Some research bears this out; studies show that muscle activity and electric device interference can create artifacts that skew the reading, and that readings can vary widely from one patient to another. In addition, one new study shows that intra-abdominal irrigation can cause a marked decrease in the BIS reading. Adds Jeffrey D. Weertman, MHS, CRNA, of Clearwater Anesthesia, PLLC, in Fort Worth, Texas: "I feel that the consciousness monitor technology is not yet advanced enough or reliable enough to be placed on the same level of other standardized monitors. They are expensive and at times give erroneous information."

Eye of the beholder
Our survey results suggest that the value of consciousness monitoring is in the eye of the beholder. "As with any monitor, it is a technical device that depends on the way it is applied, the interpretation of the user and the type of anesthesia used," says Ann Sikes, RN, CRNA, APRN, with the Shelton, Conn.-based Bridgeport Hospital, a non-user who feels the consciousness monitor does not provide her value over and above the standard EKG monitor and BP cuff. "Our newer gases and IV medications have helped diminish recall more than any monitor," she says.
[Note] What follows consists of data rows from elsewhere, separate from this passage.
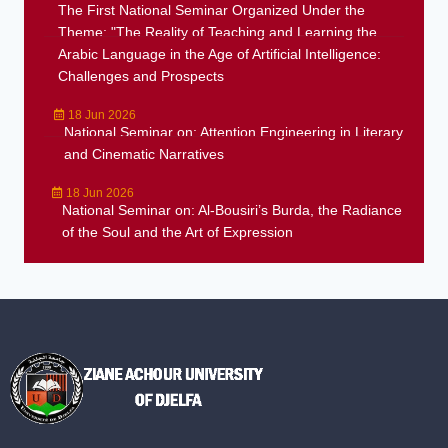
The First National Seminar Organized Under the
Theme: "The Reality of Teaching and Learning the
Arabic Language in the Age of Artificial Intelligence:
Challenges and Prospects
18 Jun 2026
National Seminar on: Attention Engineering in Literary
and Cinematic Narratives
18 Jun 2026
National Seminar on: Al-Bousiri’s Burda, the Radiance
of the Soul and the Art of Expression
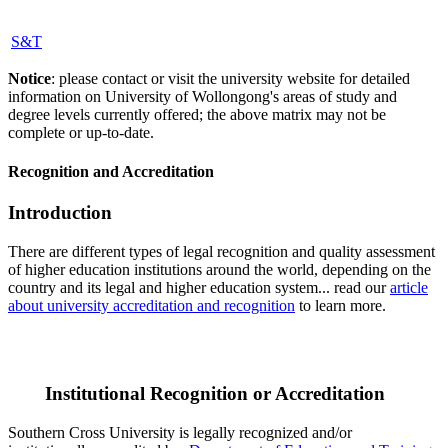
S&T
Notice
: please contact or visit the university website for detailed
information on University of Wollongong's areas of study and
degree levels currently offered; the above matrix may not be
complete or up-to-date.
Recognition and Accreditation
Introduction
There are different types of legal recognition and quality assessment
of higher education institutions around the world, depending on the
country and its legal and higher education system... read our
article
about university accreditation and recognition
to learn more.
Institutional Recognition or Accreditation
Southern Cross University is legally recognized and/or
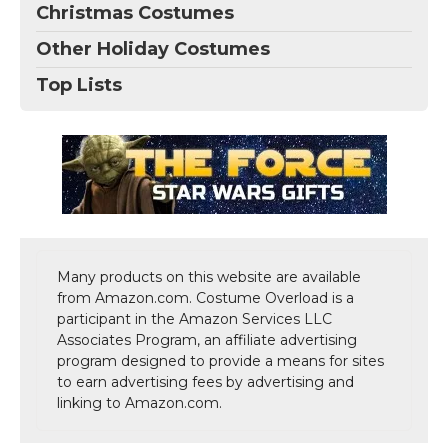
Christmas Costumes
Other Holiday Costumes
Top Lists
Many products on this website are available
from Amazon.com. Costume Overload is a
participant in the Amazon Services LLC
Associates Program, an affiliate advertising
program designed to provide a means for sites
to earn advertising fees by advertising and
linking to Amazon.com.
Ultimately, however, those who perceive value to consciousness monitoring are finding ways to work around their shortcomings, and they believe the devices are worth the effort. Seventy percent of users who responded to our survey say they are "satisfied" or "very satisfied," while only 12 percent express dissatisfaction.

"There is definitely a learning curve, and providers have to commit to learn the technology," says Littleton Hospital's Dr. Marsh. "They must especially focus on the interpretation of artifact and the issue of patient movement with painful stimuli, even at deep states of consciousness." Concludes Dean Mazurek, CRNA, of Mercer Medical Center in Trenton, N.J.: "Some of my peers feel that my use of consciousness monitoring is a weakness or lack of confidence in my overall technique. This is not the case, and I am simply considering the fact that I want to give my patients the best care possible."